*The task*
Print word for word whatever lies between the first line of the material and the line holding "left shoulder: (208, 209)", both included, and omit all pictures.

[[ Given data, beginning ]]

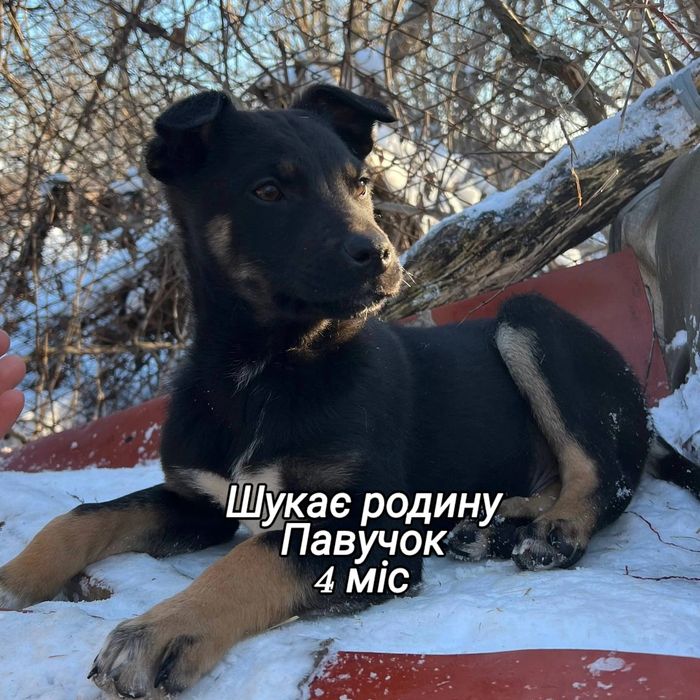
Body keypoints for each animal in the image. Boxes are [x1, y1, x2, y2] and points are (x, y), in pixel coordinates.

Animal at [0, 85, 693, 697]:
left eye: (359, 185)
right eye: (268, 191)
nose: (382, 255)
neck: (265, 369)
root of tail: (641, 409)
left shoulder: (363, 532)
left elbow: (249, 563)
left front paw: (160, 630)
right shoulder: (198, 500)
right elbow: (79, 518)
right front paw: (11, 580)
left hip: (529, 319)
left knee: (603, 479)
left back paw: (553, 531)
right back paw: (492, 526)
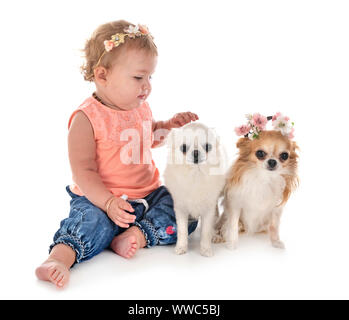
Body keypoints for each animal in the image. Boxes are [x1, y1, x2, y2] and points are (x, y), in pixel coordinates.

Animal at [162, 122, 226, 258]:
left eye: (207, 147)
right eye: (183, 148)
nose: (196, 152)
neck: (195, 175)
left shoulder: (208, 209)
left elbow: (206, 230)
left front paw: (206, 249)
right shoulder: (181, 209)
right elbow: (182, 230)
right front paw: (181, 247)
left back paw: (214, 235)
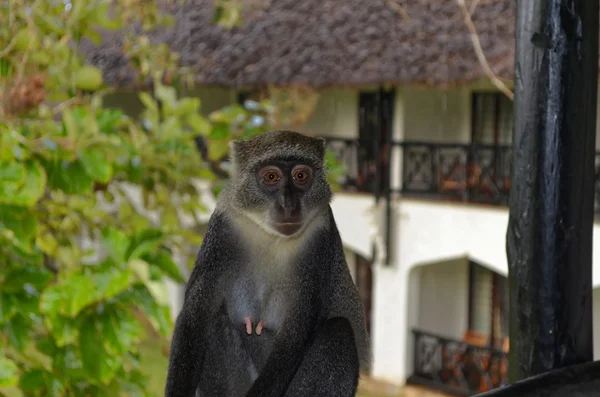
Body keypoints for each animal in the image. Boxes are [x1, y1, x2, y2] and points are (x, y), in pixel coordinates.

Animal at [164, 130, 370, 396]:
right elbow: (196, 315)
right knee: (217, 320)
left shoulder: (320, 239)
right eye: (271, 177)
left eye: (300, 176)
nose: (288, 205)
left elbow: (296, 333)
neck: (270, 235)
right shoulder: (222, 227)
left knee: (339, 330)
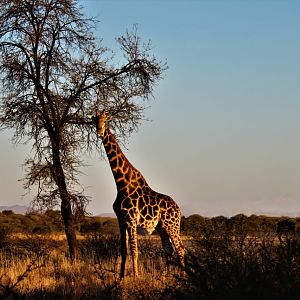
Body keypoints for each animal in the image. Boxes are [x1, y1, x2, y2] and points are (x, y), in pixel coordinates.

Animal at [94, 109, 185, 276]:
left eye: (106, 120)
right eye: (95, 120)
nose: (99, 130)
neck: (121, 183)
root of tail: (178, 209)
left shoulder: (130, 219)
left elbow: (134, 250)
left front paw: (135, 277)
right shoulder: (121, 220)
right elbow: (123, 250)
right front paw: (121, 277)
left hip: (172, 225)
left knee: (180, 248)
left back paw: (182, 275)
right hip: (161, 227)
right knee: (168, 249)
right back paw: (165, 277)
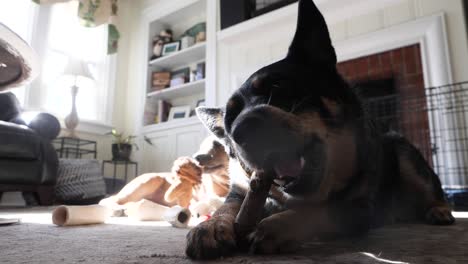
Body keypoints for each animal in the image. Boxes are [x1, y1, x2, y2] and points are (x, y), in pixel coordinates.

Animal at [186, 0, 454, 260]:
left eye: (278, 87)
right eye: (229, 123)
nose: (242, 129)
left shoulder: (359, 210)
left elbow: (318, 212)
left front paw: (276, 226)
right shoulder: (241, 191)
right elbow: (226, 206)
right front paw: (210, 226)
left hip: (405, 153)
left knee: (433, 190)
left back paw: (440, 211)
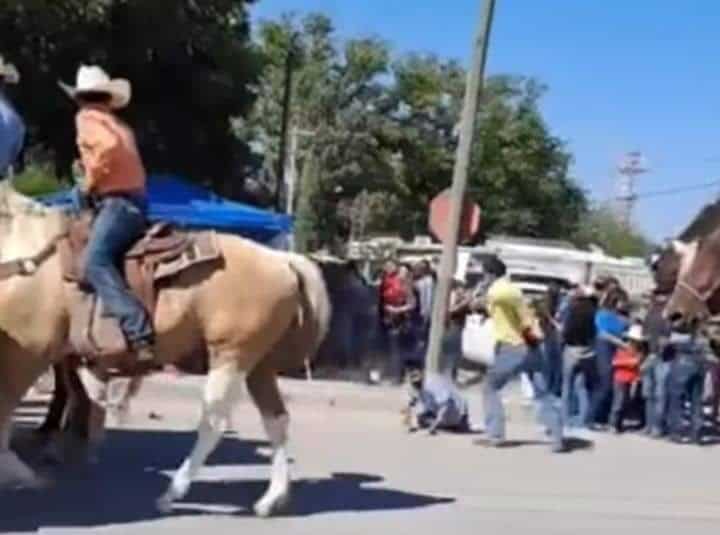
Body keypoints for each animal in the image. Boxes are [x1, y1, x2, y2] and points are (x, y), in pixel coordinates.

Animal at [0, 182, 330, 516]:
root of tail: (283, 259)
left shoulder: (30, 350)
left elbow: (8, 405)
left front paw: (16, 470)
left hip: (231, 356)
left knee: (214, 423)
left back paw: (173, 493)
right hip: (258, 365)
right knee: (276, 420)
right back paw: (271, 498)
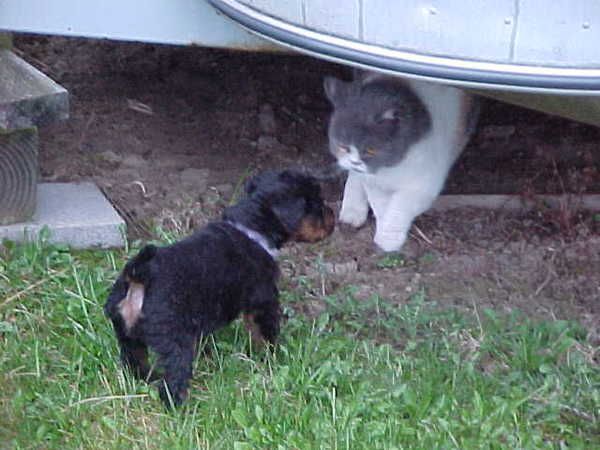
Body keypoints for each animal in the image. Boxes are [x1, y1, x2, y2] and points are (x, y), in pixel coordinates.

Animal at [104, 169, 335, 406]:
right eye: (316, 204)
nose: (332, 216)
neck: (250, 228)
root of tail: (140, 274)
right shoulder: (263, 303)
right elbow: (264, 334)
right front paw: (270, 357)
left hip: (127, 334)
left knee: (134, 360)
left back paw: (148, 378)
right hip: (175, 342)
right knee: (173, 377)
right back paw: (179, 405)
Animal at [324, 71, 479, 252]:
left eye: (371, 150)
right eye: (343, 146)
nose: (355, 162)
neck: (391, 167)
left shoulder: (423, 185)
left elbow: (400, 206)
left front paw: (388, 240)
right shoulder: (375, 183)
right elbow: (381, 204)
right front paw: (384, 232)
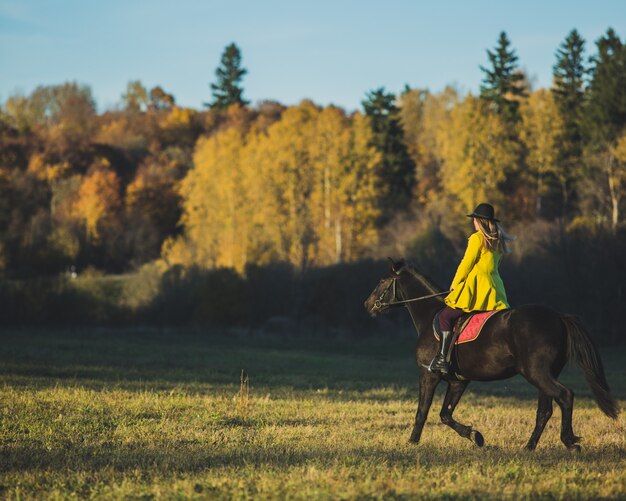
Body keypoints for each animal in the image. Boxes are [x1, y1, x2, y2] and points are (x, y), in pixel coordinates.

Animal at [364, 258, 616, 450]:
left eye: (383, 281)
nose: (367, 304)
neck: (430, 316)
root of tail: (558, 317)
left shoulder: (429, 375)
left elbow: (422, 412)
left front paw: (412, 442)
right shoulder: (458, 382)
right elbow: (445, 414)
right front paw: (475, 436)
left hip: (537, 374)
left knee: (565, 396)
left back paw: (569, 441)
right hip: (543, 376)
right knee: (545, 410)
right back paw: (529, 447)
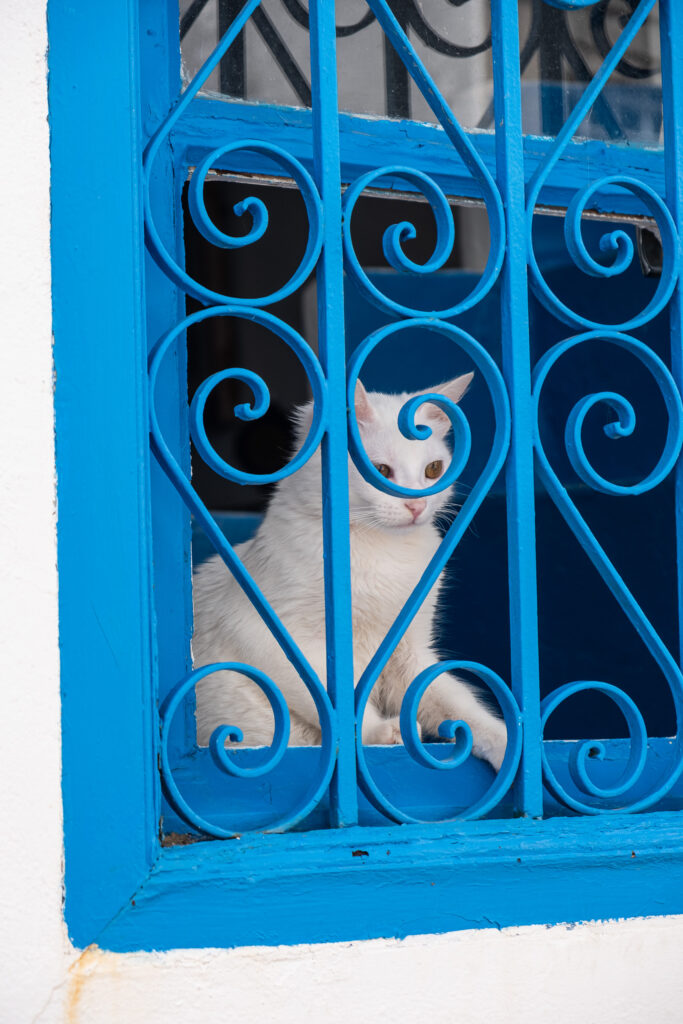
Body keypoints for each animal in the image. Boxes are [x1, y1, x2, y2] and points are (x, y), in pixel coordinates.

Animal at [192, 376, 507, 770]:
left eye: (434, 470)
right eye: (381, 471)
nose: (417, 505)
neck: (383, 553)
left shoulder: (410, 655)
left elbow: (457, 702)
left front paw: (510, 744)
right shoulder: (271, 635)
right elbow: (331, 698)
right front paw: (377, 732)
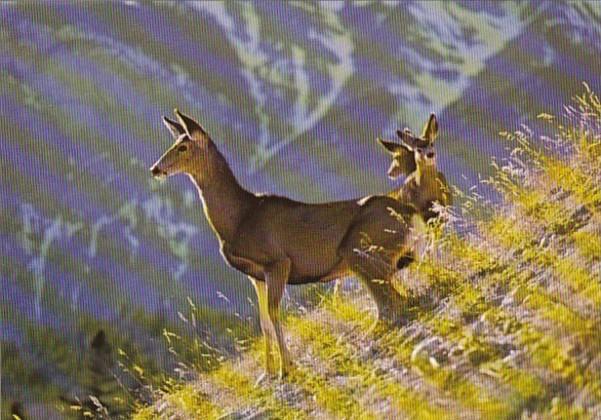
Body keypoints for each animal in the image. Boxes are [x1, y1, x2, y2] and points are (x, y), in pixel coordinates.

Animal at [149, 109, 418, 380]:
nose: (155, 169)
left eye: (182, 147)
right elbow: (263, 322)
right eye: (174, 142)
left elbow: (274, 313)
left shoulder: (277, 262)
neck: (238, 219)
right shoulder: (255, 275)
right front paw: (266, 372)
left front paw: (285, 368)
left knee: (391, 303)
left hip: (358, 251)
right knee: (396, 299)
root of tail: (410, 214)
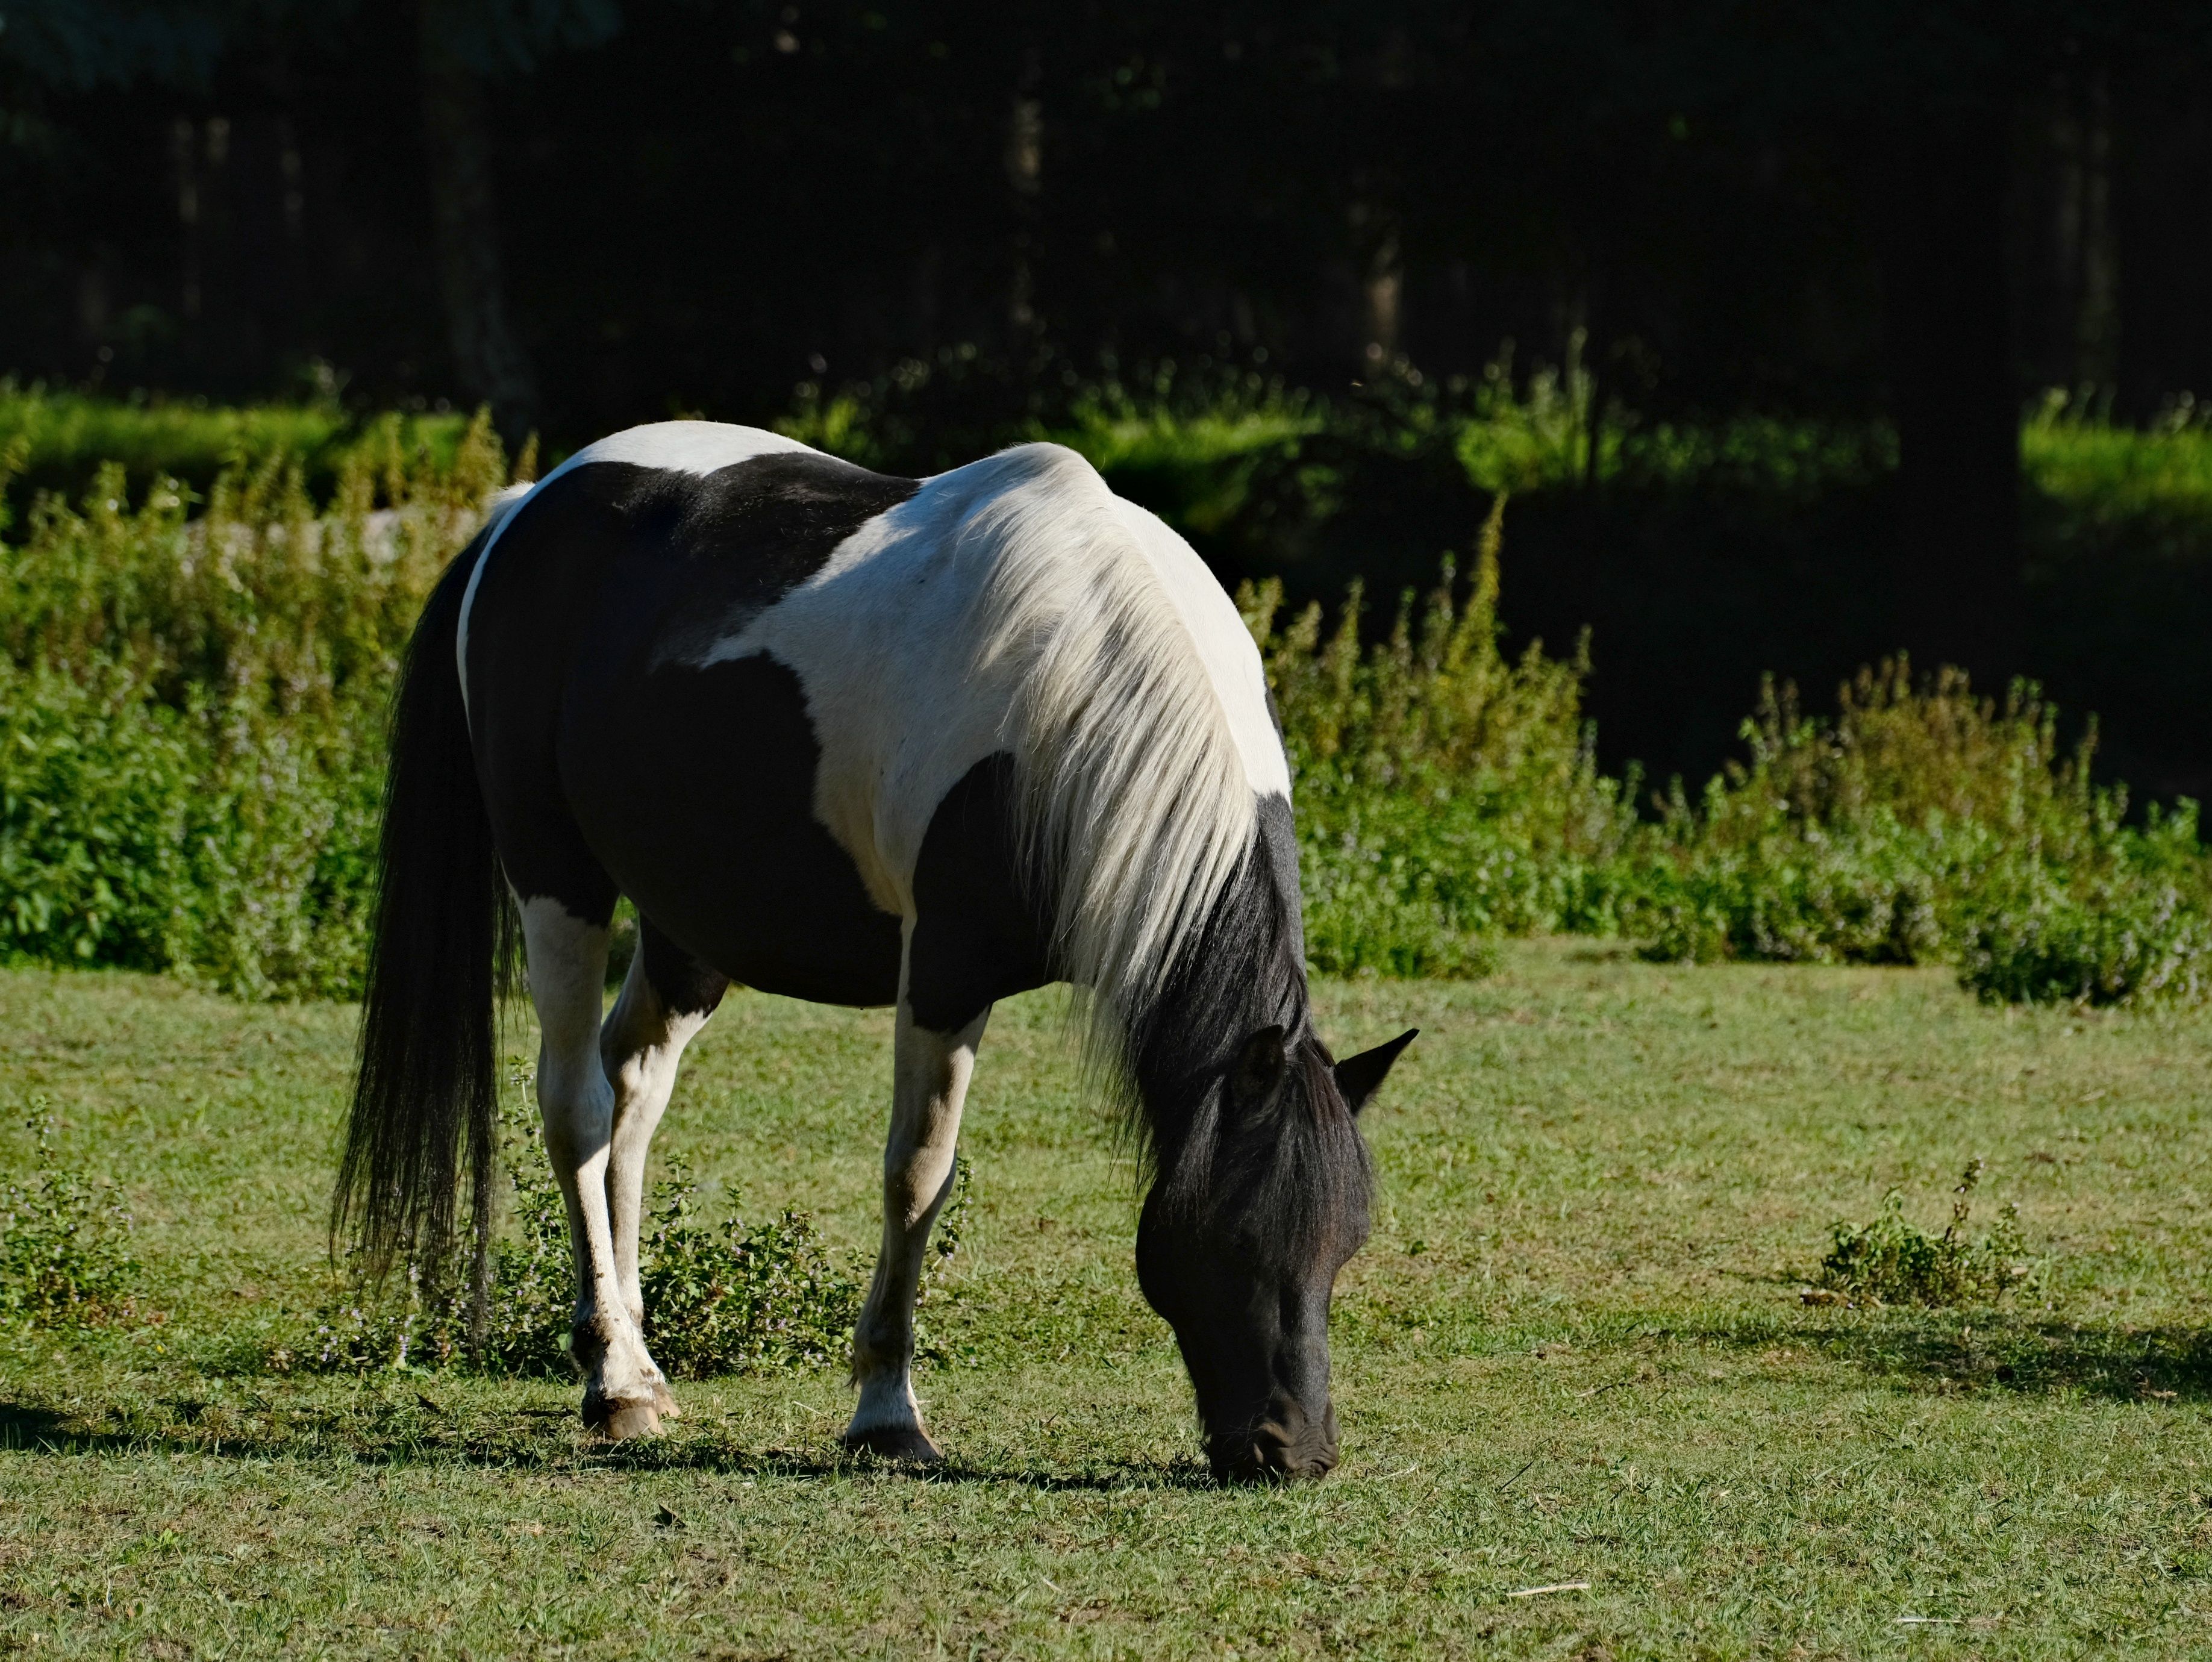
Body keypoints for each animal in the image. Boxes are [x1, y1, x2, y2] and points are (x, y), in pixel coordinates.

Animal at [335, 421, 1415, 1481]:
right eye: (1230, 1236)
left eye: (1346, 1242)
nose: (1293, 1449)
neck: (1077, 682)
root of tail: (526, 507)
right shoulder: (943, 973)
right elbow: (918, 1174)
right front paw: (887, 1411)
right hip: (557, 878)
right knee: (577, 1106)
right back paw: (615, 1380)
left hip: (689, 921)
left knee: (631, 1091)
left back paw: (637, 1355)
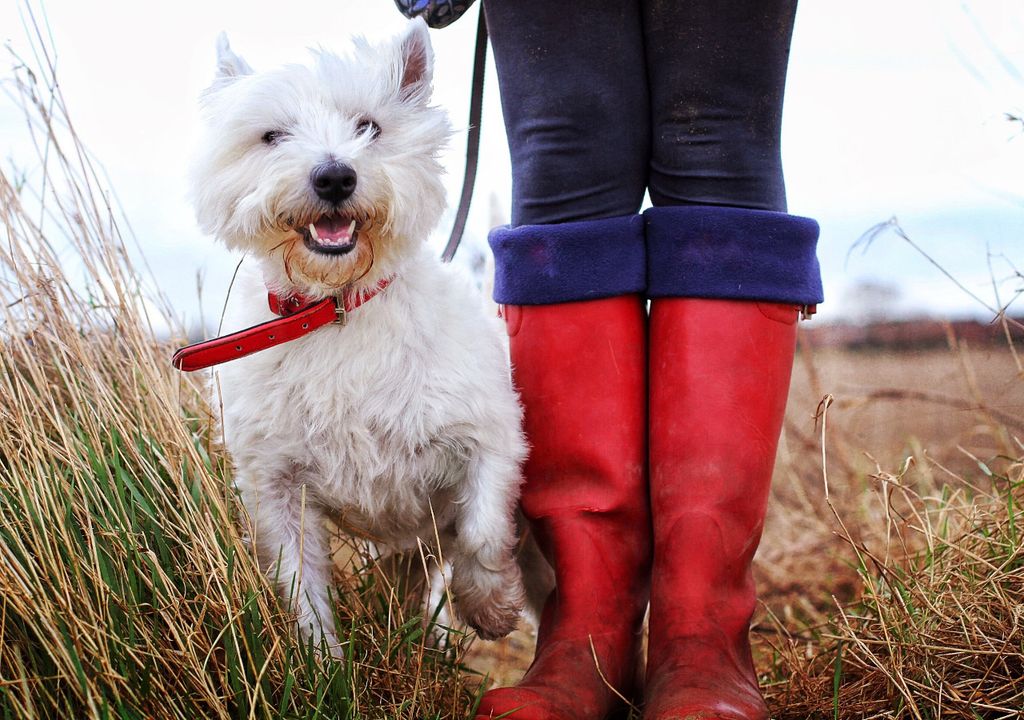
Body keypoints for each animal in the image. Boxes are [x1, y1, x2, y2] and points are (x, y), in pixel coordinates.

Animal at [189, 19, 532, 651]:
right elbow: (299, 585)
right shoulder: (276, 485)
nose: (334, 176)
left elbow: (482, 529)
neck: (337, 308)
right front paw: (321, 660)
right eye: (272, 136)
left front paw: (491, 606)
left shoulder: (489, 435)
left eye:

[[ Given data, end ]]

*Your solution*
Body keypoints for each animal in the image. Boxes are [x1, y1, x2, y2] and points are (x, y), in pixel coordinates.

Animal at [0, 85, 693, 697]:
left eye: (359, 185)
right eye: (268, 191)
nose: (382, 255)
neck: (265, 369)
root of tail: (641, 409)
left shoulder: (363, 532)
left elbow: (249, 563)
left front paw: (160, 630)
right shoulder: (198, 500)
right elbow: (79, 518)
right front paw: (11, 580)
left hip: (529, 319)
left knee: (603, 479)
left back paw: (553, 531)
right back paw: (492, 526)
Body keypoints for each animal in the image. Boxes are [x1, y1, x2, y2] and points are (x, y), in pixel coordinates.

Animal at [162, 122, 226, 258]:
left eye: (207, 147)
right eye: (183, 148)
nose: (196, 152)
neck: (195, 175)
left shoulder: (208, 209)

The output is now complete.